The average franchisee

  • owns 1 outlet

  • has been in business for 9 years

  • spends 8.5 percent of sales on promotions

  • has $58,000 in after-tax profit

  • has made an average investment of $155,000

    Five percent of franchisees own 30 or more outlets.

    The largest franchisee owns more than 500 outlets.


The average franchisor

  • owns 13 percent of his or her system outlets

  • franchises 87 percent of his or her system outlets

  • has 75 percent of his or her franchisees owning only one outlet

Understanding the Motivations of an Entrepreneur to Become a Franchisor

There may be no better franchise illustration of the glory and costs of rapid growth than Boston Chicken. Boston Chicken opened its first restaurant in 1985. Eight years later, in November 1993, it was a franchisor and floated an initial public offering. Serving healthy food that actually tasted good in a fast, casual setting was a simple but compelling story. Besides, restaurant sales had shown consistent and impressive growth. But Boston Chicken (which later changed its name to Boston Markets) transformed itself into more of a real estate mortgage company than a restaurant franchise. Until the IPO, Boston Chicken had grown by way of individual franchisees who put up substantial amounts of their own money to open new stores. To accelerate expansion to a dizzying pace, the company signed up financed area developers (FADs). These folks put up 20 percent of the required development costs for a market, and the rest provided by loans from Boston Markets.

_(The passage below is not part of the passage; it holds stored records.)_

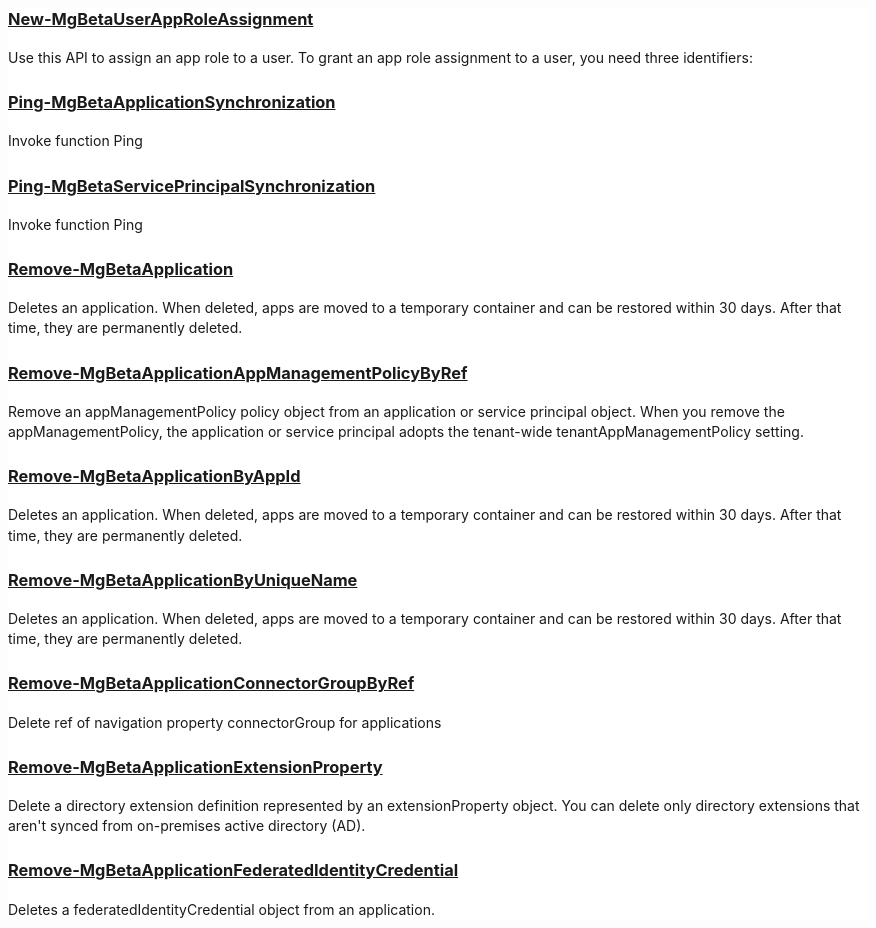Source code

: ### [New-MgBetaUserAppRoleAssignment](New-MgBetaUserAppRoleAssignment.md)
Use this API to assign an app role to a user.
To grant an app role assignment to a user, you need three identifiers:

### [Ping-MgBetaApplicationSynchronization](Ping-MgBetaApplicationSynchronization.md)
Invoke function Ping

### [Ping-MgBetaServicePrincipalSynchronization](Ping-MgBetaServicePrincipalSynchronization.md)
Invoke function Ping

### [Remove-MgBetaApplication](Remove-MgBetaApplication.md)
Deletes an application.
When deleted, apps are moved to a temporary container and can be restored within 30 days.
After that time, they are permanently deleted.

### [Remove-MgBetaApplicationAppManagementPolicyByRef](Remove-MgBetaApplicationAppManagementPolicyByRef.md)
Remove an appManagementPolicy policy object from an application or service principal object.
When you remove the appManagementPolicy, the application or service principal adopts the tenant-wide tenantAppManagementPolicy setting.

### [Remove-MgBetaApplicationByAppId](Remove-MgBetaApplicationByAppId.md)
Deletes an application.
When deleted, apps are moved to a temporary container and can be restored within 30 days.
After that time, they are permanently deleted.

### [Remove-MgBetaApplicationByUniqueName](Remove-MgBetaApplicationByUniqueName.md)
Deletes an application.
When deleted, apps are moved to a temporary container and can be restored within 30 days.
After that time, they are permanently deleted.

### [Remove-MgBetaApplicationConnectorGroupByRef](Remove-MgBetaApplicationConnectorGroupByRef.md)
Delete ref of navigation property connectorGroup for applications

### [Remove-MgBetaApplicationExtensionProperty](Remove-MgBetaApplicationExtensionProperty.md)
Delete a directory extension definition represented by an extensionProperty object.
You can delete only directory extensions that aren't synced from on-premises active directory (AD).

### [Remove-MgBetaApplicationFederatedIdentityCredential](Remove-MgBetaApplicationFederatedIdentityCredential.md)
Deletes a federatedIdentityCredential object from an application.
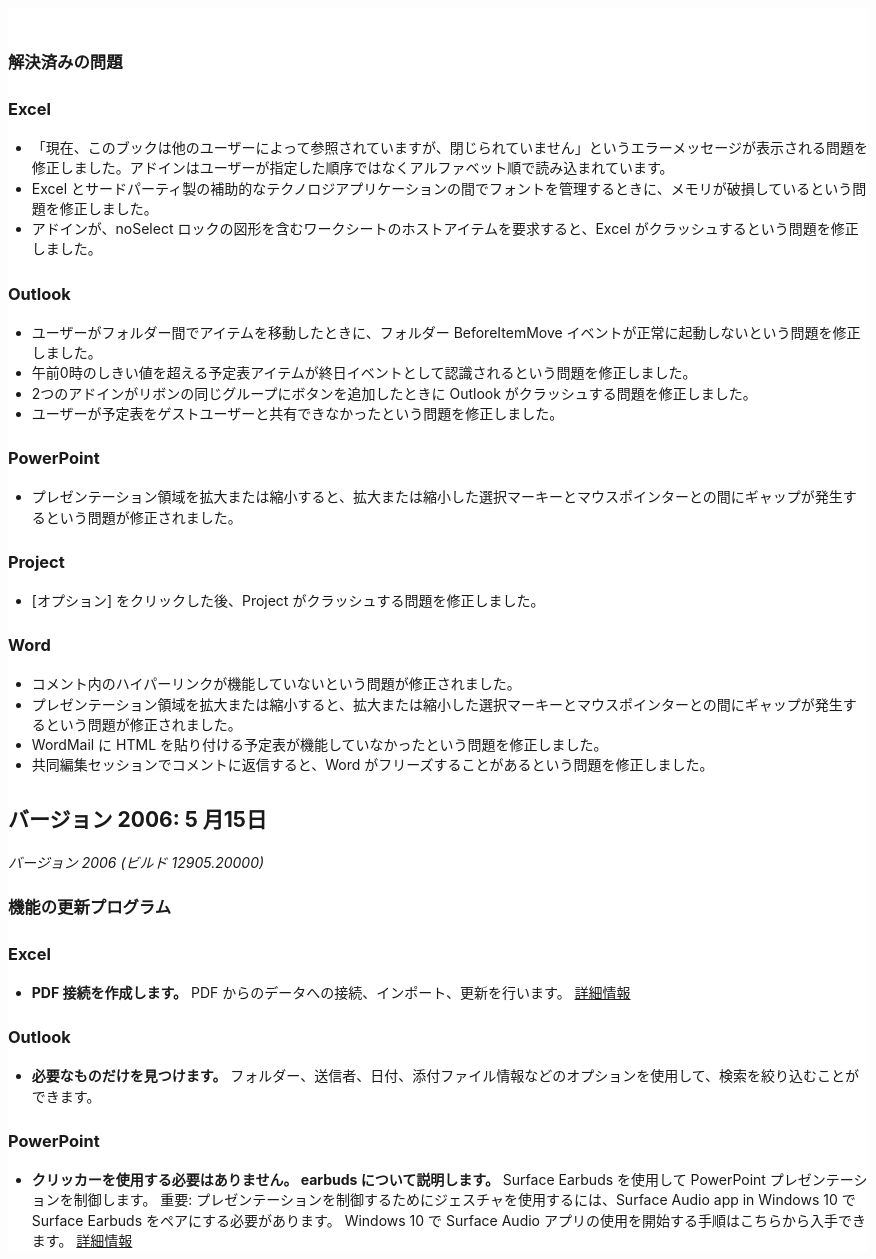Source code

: [//]: # (FEATUREDETAILS コンテンツを削除しないでください。終了)

<br/>

[//]: # (BUGDETAILS コンテンツを削除しないでください。開始)

### <a name="resolved-issues"></a>解決済みの問題
### <a name="excel"></a>Excel

- 「現在、このブックは他のユーザーによって参照されていますが、閉じられていません」というエラーメッセージが表示される問題を修正しました。アドインはユーザーが指定した順序ではなくアルファベット順で読み込まれています。
- Excel とサードパーティ製の補助的なテクノロジアプリケーションの間でフォントを管理するときに、メモリが破損しているという問題を修正しました。
- アドインが、noSelect ロックの図形を含むワークシートのホストアイテムを要求すると、Excel がクラッシュするという問題を修正しました。

### <a name="outlook"></a>Outlook

- ユーザーがフォルダー間でアイテムを移動したときに、フォルダー BeforeItemMove イベントが正常に起動しないという問題を修正しました。
- 午前0時のしきい値を超える予定表アイテムが終日イベントとして認識されるという問題を修正しました。
- 2つのアドインがリボンの同じグループにボタンを追加したときに Outlook がクラッシュする問題を修正しました。
- ユーザーが予定表をゲストユーザーと共有できなかったという問題を修正しました。

### <a name="powerpoint"></a>PowerPoint

- プレゼンテーション領域を拡大または縮小すると、拡大または縮小した選択マーキーとマウスポインターとの間にギャップが発生するという問題が修正されました。

### <a name="project"></a>Project

- [オプション] をクリックした後、Project がクラッシュする問題を修正しました。

### <a name="word"></a>Word

- コメント内のハイパーリンクが機能していないという問題が修正されました。
- プレゼンテーション領域を拡大または縮小すると、拡大または縮小した選択マーキーとマウスポインターとの間にギャップが発生するという問題が修正されました。
- WordMail に HTML を貼り付ける予定表が機能していなかったという問題を修正しました。
- 共同編集セッションでコメントに返信すると、Word がフリーズすることがあるという問題を修正しました。

[//]: # (BUGDETAILS コンテンツを削除しないでください。終了)

## <a name="version-2006-may-15"></a>バージョン 2006: 5 月15日
*バージョン 2006 (ビルド 12905.20000)*

[//]: # (FEATUREDETAILS コンテンツを削除しないでください。開始)

### <a name="feature-updates"></a>機能の更新プログラム
### <a name="excel"></a>Excel

- **PDF 接続を作成します。** PDF からのデータへの接続、インポート、更新を行います。 [詳細情報](https://support.office.com/article/9967afd8-85ee-4df3-aa06-753bcc1a2724)

### <a name="outlook"></a>Outlook

- **必要なものだけを見つけます。** フォルダー、送信者、日付、添付ファイル情報などのオプションを使用して、検索を絞り込むことができます。

### <a name="powerpoint"></a>PowerPoint

- **クリッカーを使用する必要はありません。 earbuds について説明します。** Surface Earbuds を使用して PowerPoint プレゼンテーションを制御します。 重要: プレゼンテーションを制御するためにジェスチャを使用するには、Surface Audio app in Windows 10 で Surface Earbuds をペアにする必要があります。 Windows 10 で Surface Audio アプリの使用を開始する手順はこちらから入手できます。 [詳細情報](https://support.office.com/article/6319a6f3-ad69-44e6-a8ff-e79676423e4a)


[//]: # (削除しないでください)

The capital market appetite for Boston Chicken seemed insatiable. In 1997 the company raised over $400 million in bond offerings and convertible debt. At the same time, those choice FADs were losing increasing amounts of money—$156.5 million in 1997 alone.

Did Boston Chicken grow too fast, or did it lose sight of the business format that made it a success in the first place? It was probably guilty on both counts. The growth strategy is always dependent on the religious devotion to the business model and store-level economics. Success can be turned into dramatic failure when you forget that.

Historically, an entrepreneur launches a successful single outlet. That success often motivates a desire to add new outlets. If the entrepreneur perceives the opportunity as considerable, the human and financial capital requirement is likely to be bigger than the currently available resources. There are many ways to secure capital for new outlet growth, and as we have discussed, franchising has proven to be a significant method. When a franchisor sells a franchise unit, she is securing both the capital and the talent of the franchise partner—the franchisee. The one-time, upfront franchise fee, ongoing royalties, and franchise management system creates a sharing arrangement between the franchisor and franchisee. Once success has been achieved with the initial rollout of a franchised unit, most franchisors begin to think along the lines of, “If we can have 10 units, why not 25; if 25, why not 50; if 50, why not 150?” and so on. This successive growth logic becomes self-fulfilling as more success leads to more success—but only if you run the stores right and make a profit.

Eventually, Boston Chicken filed for Chapter 11 bankruptcy, reemerging only after being purchased by the MacDonald’s Corporation.